Tips That Worked for Me

  • Mapping techniques: Direct (simple, conflicts), Fully Associative (flexible, expensive), Set-Associative (balanced)
  • Write policies: Write-through (safe, slow), Write-back (fast, complex)
  • Replacement: LRU is most common and effective Remember: Cache design is This is one of those topics that trips up a lot of loksewa candidates. Let me break this down based on what I've learned. This confused me for weeks!

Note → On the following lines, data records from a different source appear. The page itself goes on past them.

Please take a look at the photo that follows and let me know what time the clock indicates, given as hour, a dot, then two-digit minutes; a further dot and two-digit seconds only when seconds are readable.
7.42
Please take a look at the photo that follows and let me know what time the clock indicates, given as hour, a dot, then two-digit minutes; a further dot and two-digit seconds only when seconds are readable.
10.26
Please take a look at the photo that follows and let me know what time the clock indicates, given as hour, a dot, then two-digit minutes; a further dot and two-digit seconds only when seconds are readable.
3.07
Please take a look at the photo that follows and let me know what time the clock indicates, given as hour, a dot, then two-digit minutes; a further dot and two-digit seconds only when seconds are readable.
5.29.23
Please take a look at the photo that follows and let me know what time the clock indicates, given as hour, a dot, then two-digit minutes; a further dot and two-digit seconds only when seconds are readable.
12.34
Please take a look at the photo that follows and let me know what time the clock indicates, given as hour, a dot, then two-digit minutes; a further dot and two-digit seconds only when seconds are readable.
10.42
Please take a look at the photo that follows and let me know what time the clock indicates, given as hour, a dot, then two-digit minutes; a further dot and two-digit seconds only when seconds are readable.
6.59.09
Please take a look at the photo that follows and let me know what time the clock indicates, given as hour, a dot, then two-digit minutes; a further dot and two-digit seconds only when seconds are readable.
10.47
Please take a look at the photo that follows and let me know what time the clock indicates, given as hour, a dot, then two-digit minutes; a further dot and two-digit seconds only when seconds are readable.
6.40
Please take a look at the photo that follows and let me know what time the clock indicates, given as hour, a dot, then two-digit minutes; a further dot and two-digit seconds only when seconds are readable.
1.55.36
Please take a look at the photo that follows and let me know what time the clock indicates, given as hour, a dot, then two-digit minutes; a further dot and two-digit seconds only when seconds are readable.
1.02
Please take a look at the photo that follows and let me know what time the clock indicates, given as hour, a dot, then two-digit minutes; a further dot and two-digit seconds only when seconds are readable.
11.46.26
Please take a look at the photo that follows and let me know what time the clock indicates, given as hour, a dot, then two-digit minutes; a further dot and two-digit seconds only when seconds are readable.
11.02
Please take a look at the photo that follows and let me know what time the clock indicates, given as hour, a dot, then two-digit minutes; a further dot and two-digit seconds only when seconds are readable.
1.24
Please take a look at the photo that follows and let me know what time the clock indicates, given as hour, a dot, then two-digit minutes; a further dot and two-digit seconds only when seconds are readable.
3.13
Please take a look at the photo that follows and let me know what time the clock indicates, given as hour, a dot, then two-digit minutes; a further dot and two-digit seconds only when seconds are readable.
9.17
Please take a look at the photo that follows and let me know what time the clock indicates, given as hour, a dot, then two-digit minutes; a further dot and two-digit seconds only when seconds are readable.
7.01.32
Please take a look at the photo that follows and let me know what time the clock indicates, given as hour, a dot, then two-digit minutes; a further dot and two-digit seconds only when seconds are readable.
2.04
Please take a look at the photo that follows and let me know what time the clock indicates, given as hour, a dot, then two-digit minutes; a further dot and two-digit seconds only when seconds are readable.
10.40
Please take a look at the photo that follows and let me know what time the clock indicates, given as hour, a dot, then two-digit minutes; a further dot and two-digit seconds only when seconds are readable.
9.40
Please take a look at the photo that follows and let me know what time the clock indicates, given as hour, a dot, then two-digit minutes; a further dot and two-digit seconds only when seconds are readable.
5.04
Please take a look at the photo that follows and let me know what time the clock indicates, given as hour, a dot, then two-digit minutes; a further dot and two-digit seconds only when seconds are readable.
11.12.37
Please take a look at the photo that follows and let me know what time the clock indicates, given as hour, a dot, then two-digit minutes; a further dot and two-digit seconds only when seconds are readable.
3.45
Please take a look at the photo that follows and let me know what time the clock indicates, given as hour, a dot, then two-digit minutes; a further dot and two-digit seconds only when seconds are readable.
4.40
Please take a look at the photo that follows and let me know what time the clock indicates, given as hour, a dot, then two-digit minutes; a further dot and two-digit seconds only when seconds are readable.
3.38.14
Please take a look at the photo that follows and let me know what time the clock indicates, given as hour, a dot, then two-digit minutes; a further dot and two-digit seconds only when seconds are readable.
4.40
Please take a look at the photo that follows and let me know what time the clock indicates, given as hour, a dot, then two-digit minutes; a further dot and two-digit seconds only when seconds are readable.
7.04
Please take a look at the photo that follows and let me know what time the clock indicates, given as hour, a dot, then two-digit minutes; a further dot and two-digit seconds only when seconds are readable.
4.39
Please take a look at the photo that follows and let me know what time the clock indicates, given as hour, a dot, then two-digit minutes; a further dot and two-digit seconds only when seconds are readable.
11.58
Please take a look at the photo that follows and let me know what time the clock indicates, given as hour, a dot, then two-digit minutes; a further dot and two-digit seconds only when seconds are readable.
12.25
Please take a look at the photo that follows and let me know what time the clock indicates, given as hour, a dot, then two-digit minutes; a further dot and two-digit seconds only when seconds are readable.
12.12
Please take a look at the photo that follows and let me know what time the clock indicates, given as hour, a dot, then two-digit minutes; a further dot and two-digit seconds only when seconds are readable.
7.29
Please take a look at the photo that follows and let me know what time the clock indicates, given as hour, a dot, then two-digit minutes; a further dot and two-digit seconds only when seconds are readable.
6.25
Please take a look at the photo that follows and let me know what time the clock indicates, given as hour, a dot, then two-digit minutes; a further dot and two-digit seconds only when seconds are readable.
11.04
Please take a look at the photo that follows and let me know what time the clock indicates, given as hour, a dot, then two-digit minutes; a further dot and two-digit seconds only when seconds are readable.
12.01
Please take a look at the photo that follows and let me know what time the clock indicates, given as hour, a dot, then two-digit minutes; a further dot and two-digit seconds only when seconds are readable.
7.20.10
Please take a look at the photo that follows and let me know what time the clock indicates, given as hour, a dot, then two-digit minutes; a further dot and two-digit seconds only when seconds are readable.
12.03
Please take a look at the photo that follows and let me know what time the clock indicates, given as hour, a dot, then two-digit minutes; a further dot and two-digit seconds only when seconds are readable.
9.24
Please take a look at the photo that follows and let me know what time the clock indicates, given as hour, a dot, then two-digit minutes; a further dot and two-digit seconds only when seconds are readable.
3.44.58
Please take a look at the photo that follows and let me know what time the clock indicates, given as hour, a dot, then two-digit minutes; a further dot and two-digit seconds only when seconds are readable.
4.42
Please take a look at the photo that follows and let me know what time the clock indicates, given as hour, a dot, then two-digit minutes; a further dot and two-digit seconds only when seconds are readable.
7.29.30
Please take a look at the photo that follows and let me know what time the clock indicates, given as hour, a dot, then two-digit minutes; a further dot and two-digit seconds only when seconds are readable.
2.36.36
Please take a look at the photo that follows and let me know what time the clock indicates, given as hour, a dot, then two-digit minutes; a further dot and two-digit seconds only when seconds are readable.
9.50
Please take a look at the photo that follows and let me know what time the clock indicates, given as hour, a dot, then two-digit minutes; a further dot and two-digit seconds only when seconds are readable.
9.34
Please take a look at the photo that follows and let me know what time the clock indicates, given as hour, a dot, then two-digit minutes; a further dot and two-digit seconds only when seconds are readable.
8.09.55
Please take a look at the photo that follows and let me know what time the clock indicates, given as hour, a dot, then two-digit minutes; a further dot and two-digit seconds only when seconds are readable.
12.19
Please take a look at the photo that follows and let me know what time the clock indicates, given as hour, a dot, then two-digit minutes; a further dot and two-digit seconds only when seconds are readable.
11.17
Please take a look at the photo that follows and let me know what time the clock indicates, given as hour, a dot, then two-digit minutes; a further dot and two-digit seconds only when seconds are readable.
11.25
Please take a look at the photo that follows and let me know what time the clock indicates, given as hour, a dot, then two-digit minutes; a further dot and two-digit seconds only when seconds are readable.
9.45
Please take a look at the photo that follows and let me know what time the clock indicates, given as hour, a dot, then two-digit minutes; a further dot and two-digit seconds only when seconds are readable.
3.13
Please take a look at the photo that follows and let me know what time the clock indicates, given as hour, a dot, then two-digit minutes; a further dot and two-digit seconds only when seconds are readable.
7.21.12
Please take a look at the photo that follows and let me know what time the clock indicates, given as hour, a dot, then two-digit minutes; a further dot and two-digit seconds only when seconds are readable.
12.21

What They Actually Ask in Exams

During my exam prep, I noticed these questions keep showing up:

  1. "What is the main advantage of set-associative mapping over direct mapping?"

    • Answer: Reduces conflict misses while maintaining reasonable hardware complexity
    • Tip: Focus on the "balance" aspect
  2. "In write-back policy, when is data written to main memory?" sort of - Answer: When the cache block is replaced or explicitly flushed

    • Tip: Remember the "dirty bit" concept
  3. "What does LRU replacement policy stand for and how does it work?"

    • Answer: Least Recently Used - replaces the block that hasn't been accessed for the longest time
    • Tip: This is very common - know it well
  4. "Calculate AMAT given hit time=2ns, miss rate=3%, miss penalty=50ns"

    • Answer: AMAT = 2 + (0.03 × 50) = 3.5ns
    • Tip: Practice these calculations
  5. "What is the difference between write-through and write-back?"

    • Answer: Write-through writes to both cache and memory; write-back writes only to cache initially
    • Tip: Know the trade-offs of each

Pro tip from my experience: Cache design questions often involve trade-offs. When in doubt, think about what each design choice optimizes for - speed, cost, or simplicity.